There were fears that tensions between nuclear-armed India and Pakistan could rise unless Pakistan cooperated and a four-year-old peace process is already in jeopardy.
Intelligence officials, workers with a charity linked to Lashkar and people living nearby say Zaki-ur-Rehman Lakhvi, a Lashkar operations chief named by India as a suspect, was taken into custody.
"Yes, Lakhvi is among four or five people arrested in a raid yesterday," said an official from the Jamaat-ud-Dawa charity, widely regarded as a front for the militant group.
A former militant who now has close ties to the JuD also said Lakhvi had been arrested, as did one intelligence official.
All of them spoke on condition of anonymity because of the sensitivity of talking about security matters.
Other Pakistani intelligence officers said at least six men were arrested. The military confirmed arrests had been made.
"This is an intelligence-led operation against banned militant outfits and organizations," the military said in a statement. "There have been arrests and investigations are on."
A Lashkar spokesman confirmed the jihadi group was targeted.
"Pakistani forces have attacked our camps in Muzaraffabad under pressure from the U.S. and India," Abdullah Ghaznavi, a spokesman for Lashkar, told Reuters by telephone.
He denied the group was involved in the Mumbai attack.
The surviving gunman captured in Mumbai named Lakhvi and another Lashkar commander, Yusuf Muzammil, as ringleaders in the plot, according to Indian officials.

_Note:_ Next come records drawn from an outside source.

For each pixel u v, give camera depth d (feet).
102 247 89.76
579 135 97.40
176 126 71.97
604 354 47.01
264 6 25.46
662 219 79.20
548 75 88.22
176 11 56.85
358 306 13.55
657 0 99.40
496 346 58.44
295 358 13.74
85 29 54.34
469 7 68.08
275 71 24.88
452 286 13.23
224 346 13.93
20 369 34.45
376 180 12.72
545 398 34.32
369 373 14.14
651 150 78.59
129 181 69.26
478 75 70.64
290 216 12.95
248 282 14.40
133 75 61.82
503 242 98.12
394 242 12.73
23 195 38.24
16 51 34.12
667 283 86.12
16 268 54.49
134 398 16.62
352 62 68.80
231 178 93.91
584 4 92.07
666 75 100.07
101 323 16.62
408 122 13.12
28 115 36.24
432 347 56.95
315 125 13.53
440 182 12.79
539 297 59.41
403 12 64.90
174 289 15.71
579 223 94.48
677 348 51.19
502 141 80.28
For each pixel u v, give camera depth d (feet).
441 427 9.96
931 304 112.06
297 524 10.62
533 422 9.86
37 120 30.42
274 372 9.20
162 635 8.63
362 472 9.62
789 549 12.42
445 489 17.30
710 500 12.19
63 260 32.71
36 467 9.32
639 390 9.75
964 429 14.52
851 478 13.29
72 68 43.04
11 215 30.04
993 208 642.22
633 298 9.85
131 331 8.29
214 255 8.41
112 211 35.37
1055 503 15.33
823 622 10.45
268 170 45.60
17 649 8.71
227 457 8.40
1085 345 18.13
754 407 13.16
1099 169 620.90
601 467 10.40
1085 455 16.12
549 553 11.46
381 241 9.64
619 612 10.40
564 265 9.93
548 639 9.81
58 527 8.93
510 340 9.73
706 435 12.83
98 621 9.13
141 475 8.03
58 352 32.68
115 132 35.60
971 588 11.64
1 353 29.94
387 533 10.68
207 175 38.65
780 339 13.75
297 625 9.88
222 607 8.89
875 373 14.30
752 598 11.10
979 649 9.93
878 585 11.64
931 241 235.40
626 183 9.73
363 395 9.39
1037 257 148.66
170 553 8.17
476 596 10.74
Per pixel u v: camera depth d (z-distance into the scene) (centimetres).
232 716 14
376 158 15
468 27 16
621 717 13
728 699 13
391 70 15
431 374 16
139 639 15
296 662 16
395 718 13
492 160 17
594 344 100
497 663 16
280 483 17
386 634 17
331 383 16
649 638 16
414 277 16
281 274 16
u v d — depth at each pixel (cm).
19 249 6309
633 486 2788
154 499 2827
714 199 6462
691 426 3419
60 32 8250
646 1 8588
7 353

Indian police said they had identified the nine dead gunmen, and the places they came from in Pakistan.
Rakesh Maria, lead investigator for Mumbai police, said three suspects including one in custody were from Okara district, three from Multan, two from Faisalbad and one from Sialkot. He identified the leader as Ismail Khan, from Dera Ismail Khan.
They were also questioning a man arrested in northern India last February, and investigating if there were any links to homegrown Islamist militant groups.
The man being questioned is an Indian citizen who was caught with maps that highlighted several targets hit in Mumbai.
Pakistan has asked for proof that attackers came from its territory. It says it will cooperate with India in the investigation but relations between the old rivals have become fraught.
For the past two days they have been arguing over the origin of a hoax call to Pakistani President Asif Ali Zardari on November 28 by someone pretending to be the Indian foreign minister.
The aggressive tone taken by the caller resulted in Pakistani forces going on high alert for almost 24 hours.
"I think there's no doubt that Pakistani territory was used, by probably non-state actors," U.S. Secretary of State Condoleezza Rice told CNN on Sunday.
The United States fears a confrontation with India could deflect Pakistan from its " war on terrorism."
In Washington, a White House spokeswoman welcomed the arrests as a positive step by Pakistan.
"What's critically important now is that we continue to work together -- the Indians, the Pakistanis, the United States, and our allies -- to prevent follow-on attacks after the attacks in Mumbai," spokeswoman Dana Perino said.
She said there were no credible signs that follow-on attacks were in the making.
If Lakhvi's arrest is officially confirmed, it will raise the question of what the Pakistani authorities will do with him, and whether it will satisfy India. Zardari has said that anyone arrested in Pakistan will be tried there, too.
The Pakistani military's Inter-Services Intelligence (ISI) agency had ties in the past with Lashkar and other jihadi organizations fighting Indian rule in Kashmir, according to analysts, which could reduce the Pakistani authorities' readiness to be transparent in its handling of the situation.
Laskhar was banned by Pakistan in 2001 after it was blamed, along with Jaish-e-Mohammad, for a raid on the Indian parliament that almost sparked a fourth war between the two countries.
The JuD, however, was just put on a watchlist, although the United States has branded the charity, which has thousands of followers, a terrorist organization.
The Indian government's measured response so far contrasts with the tough action its public has called for. The government, which faces a general election in 2009, has been criticized for security lapses in the wake of the attacks on Mumbai.
Yet Prime Minister Manmohan Singh's Congress party, despite general distress over rising inflation, looked set to fare far better than expected in elections underway in five states.
The latest crisis with Pakistan has weighed on investor confidence, already sapped by a slowing economy, but the Mumbai stock market rose on Monday thanks to rate cuts and a stimulus package announced at the weekend.